Asuransi Astra Bidik 80% Klaim Diproses AI, Fraud Jadi Sasaran Utama

PT Asuransi Astra Buana mengembangkan kecerdasan buatan (AI) untuk mendeteksi kecurangan dalam proses klaim asuransi kesehatan. AI yang dikembangkan mengenali pola klaim berulang berdasarkan data diagnosis, tindakan pengobatan, obat, dan tagihan. Direktur Teknis dan Operasi Asuransi Astra, Mulia K. B. Siregar, menjelaskan bahwa sistem ini mampu memverifikasi kesamaan jumlah klaim, tanggal pengajuan, dan pola sebelumnya tanpa perlu intervensi manusia. Penggunaan teknologi ini didukung oleh digitalisasi proses klaim melalui aplikasi Garda Medika, di mana dokumen dapat diunggah dan diproses secara otomatis.

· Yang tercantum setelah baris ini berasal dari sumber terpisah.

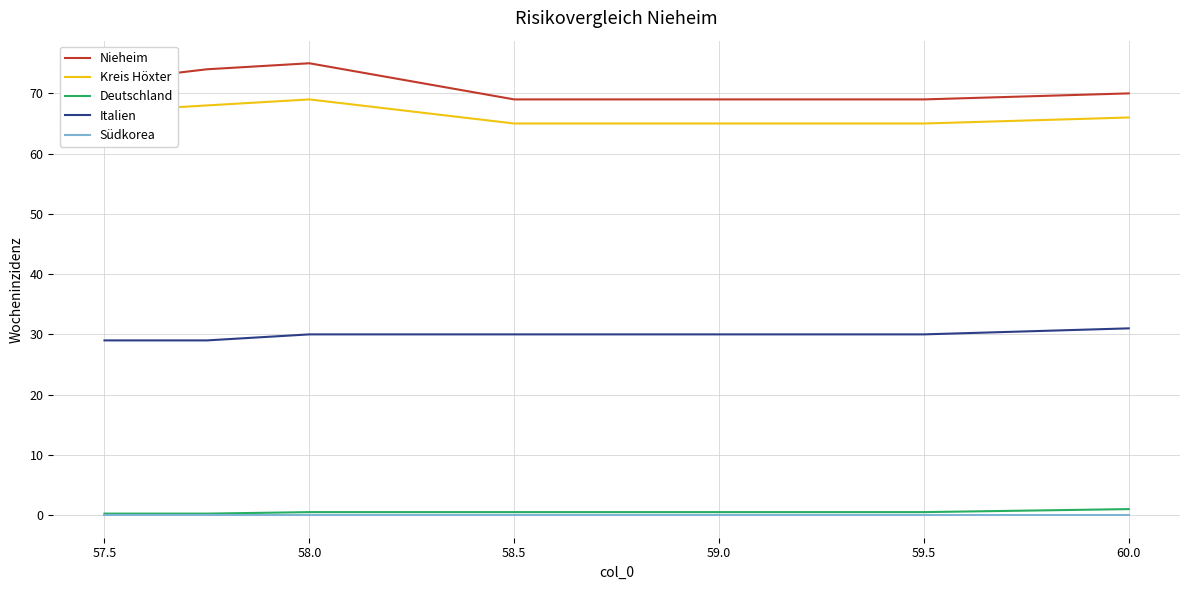

Which series has the largest total across all categories?

Nieheim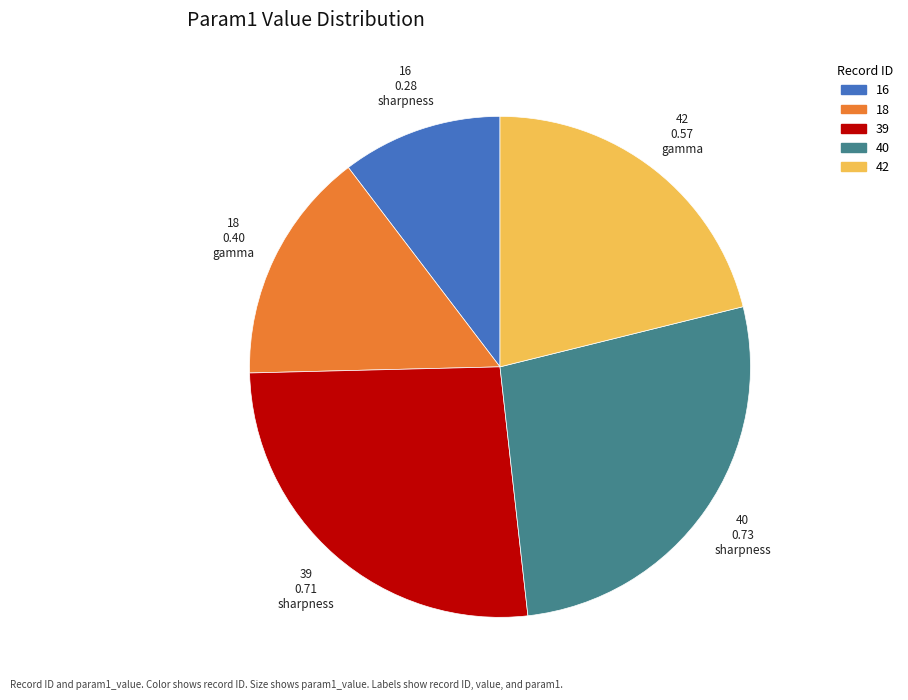

Between 39 and 18, which is larger?

39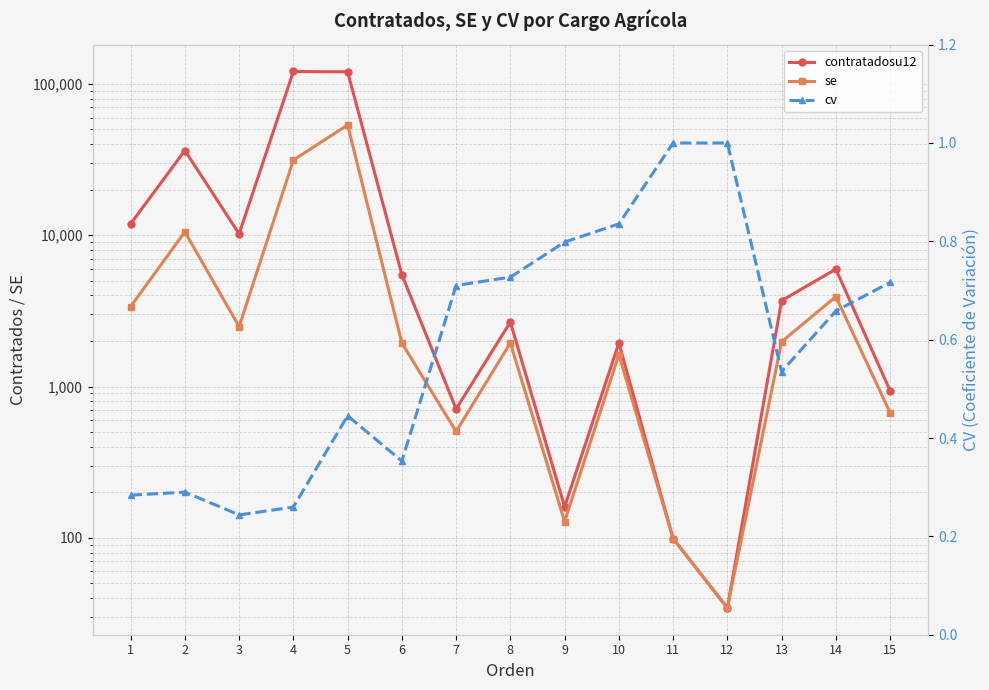

Reading left to right, what are all the values shown in this chart?

contratadosu12: 11904.1	36313.7	10212.1	120945.9	120305.7	5489.0	710.6	2670.2	160.3	1943.5	98.9	34.4	3696.6	5971.9	938.3
se: 3378.7	10531.3	2488.1	31393.3	53565.0	1938.2	504.6	1941.8	128.0	1623.7	98.9	34.4	1978.0	3932.0	672.2
cv: 0.3	0.3	0.2	0.3	0.4	0.4	0.7	0.7	0.8	0.8	1.0	1.0	0.5	0.7	0.7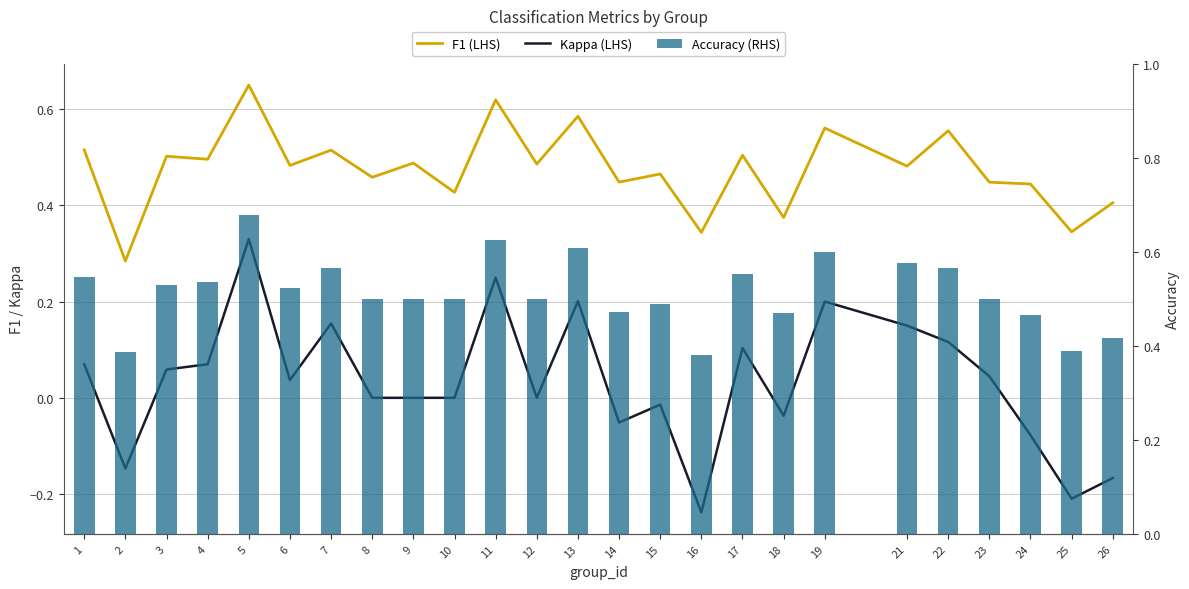

Is the value of Kappa (LHS) at 16 greater than the value of F1 (LHS) at 3?

No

Asuransi Astra menargetkan 70 hingga 80 persen proses klaim dapat diproses melalui straight-through process tanpa intervensi manusia. Klaim yang tidak memenuhi kriteria akan dikeluarkan dari proses otomatis untuk diperiksa lebih lanjut oleh petugas. Teknologi serupa telah diterapkan dalam proses pembelian asuransi kendaraan bermotor, yang berhasil memangkas proses dari 16 tahapan menjadi hanya dua langkah menggunakan OCR (Optical Character Recognition).

Pengembangan sistem deteksi fraud untuk klaim saat ini mas masih dalam tahap pengujian dengan akurasi mendekati 80 persen untuk sebagian klaim yang sedang diuji. Mulia menyatakan harapan pengembangan ini dapat memberikan kemajuan signifikan dan menjadi bahan peluncuran pada tahun depan.